• [WHAT THE TASK REQUIRES]:
Pull out each line of the rows below that contains the string "exceed", and treat uppercase and lowercase as different.

• [MATERIAL FOR THIS EXERCISE]:
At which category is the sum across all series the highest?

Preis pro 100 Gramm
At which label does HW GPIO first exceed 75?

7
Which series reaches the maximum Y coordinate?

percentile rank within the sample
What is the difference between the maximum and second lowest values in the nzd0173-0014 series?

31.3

...

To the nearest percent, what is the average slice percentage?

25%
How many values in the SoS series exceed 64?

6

• [ANSWER]:
At which label does HW GPIO first exceed 75?
How many values in the SoS series exceed 64?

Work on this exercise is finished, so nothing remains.